▶ [AIM OF THE TASK]: Report every line from the following entries that contains the string "Rodale".

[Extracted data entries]
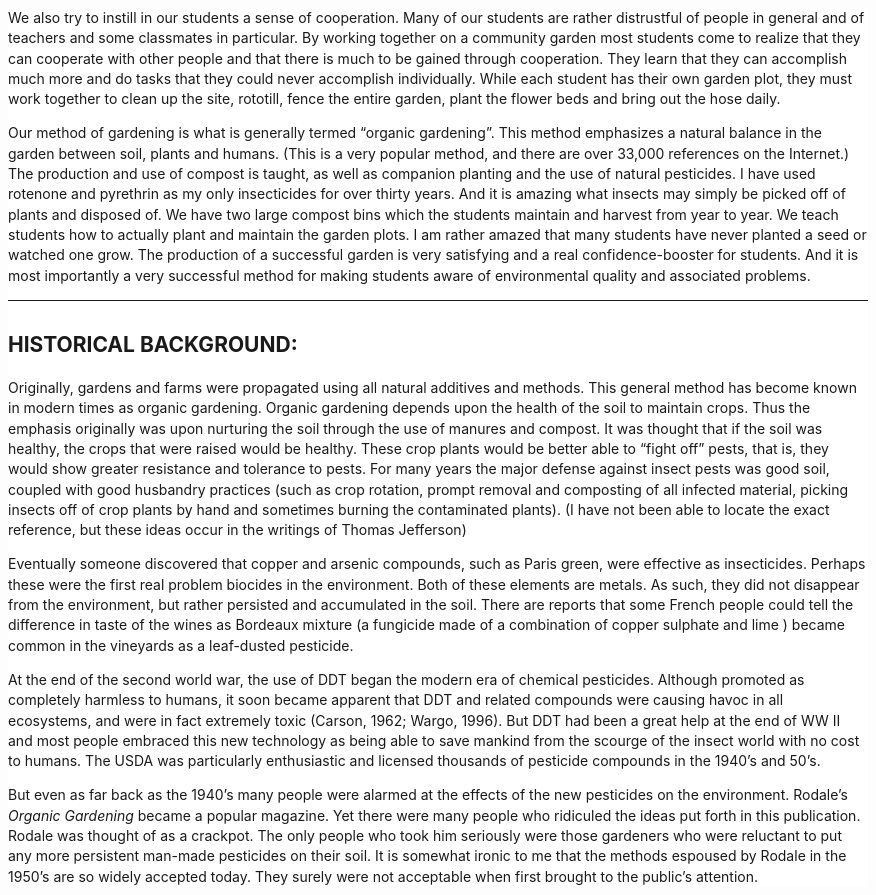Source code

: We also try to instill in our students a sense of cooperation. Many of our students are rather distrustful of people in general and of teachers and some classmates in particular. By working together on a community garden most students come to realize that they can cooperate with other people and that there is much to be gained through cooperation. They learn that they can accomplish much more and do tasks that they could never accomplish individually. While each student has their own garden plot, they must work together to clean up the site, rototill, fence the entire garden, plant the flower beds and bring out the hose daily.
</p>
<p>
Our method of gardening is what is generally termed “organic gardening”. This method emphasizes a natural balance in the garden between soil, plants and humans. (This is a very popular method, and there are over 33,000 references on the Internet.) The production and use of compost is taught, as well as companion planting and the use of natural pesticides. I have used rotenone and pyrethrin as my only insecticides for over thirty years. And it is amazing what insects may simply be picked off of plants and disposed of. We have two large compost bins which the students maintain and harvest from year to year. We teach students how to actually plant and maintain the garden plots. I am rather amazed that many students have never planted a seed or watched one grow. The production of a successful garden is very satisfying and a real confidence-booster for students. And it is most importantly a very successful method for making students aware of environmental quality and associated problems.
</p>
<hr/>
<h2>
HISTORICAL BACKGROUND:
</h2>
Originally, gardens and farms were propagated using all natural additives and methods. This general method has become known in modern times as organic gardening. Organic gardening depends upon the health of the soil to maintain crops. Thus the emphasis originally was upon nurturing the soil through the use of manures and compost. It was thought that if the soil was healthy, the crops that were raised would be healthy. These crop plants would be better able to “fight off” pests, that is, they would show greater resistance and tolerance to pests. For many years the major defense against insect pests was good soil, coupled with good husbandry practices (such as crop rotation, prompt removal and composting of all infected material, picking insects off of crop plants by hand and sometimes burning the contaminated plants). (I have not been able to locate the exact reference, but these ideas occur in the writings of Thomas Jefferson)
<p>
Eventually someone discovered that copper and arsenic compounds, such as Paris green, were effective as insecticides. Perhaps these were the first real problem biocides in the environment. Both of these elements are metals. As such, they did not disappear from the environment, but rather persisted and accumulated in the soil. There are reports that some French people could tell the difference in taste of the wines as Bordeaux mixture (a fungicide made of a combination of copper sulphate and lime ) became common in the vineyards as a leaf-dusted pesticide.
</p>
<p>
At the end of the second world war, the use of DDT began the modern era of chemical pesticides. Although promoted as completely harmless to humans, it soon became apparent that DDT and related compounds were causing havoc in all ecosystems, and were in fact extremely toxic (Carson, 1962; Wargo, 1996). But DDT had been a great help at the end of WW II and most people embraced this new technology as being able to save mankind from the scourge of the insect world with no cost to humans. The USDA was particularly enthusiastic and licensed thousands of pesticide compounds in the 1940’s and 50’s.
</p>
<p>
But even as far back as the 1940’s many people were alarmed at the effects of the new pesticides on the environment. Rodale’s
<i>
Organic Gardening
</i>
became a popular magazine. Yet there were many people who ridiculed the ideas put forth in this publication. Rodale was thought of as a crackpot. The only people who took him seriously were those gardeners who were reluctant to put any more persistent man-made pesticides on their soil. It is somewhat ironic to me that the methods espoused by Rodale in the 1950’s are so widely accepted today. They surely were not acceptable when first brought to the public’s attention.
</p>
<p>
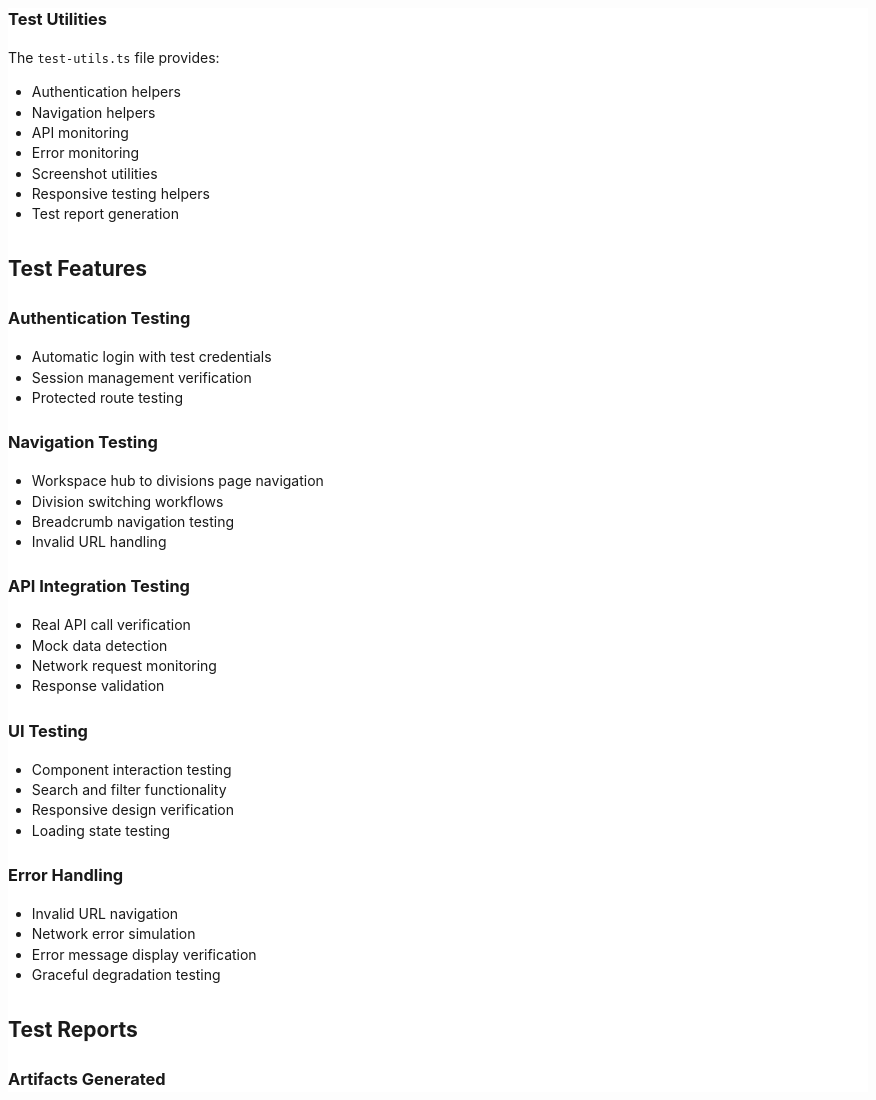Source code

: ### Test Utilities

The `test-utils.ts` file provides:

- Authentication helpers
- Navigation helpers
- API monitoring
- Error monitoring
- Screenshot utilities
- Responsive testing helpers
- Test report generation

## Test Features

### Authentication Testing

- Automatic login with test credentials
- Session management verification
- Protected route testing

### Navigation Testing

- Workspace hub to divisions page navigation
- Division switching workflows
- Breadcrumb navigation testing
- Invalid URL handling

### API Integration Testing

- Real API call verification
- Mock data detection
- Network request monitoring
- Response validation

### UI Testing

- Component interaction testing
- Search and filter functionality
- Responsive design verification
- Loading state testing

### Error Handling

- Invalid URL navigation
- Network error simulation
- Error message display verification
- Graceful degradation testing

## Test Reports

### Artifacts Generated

▶ [RESPONSE TO THE TASK]:
But even as far back as the 1940’s many people were alarmed at the effects of the new pesticides on the environment. Rodale’s
became a popular magazine. Yet there were many people who ridiculed the ideas put forth in this publication. Rodale was thought of as a crackpot. The only people who took him seriously were those gardeners who were reluctant to put any more persistent man-made pesticides on their soil. It is somewhat ironic to me that the methods espoused by Rodale in the 1950’s are so widely accepted today. They surely were not acceptable when first brought to the public’s attention.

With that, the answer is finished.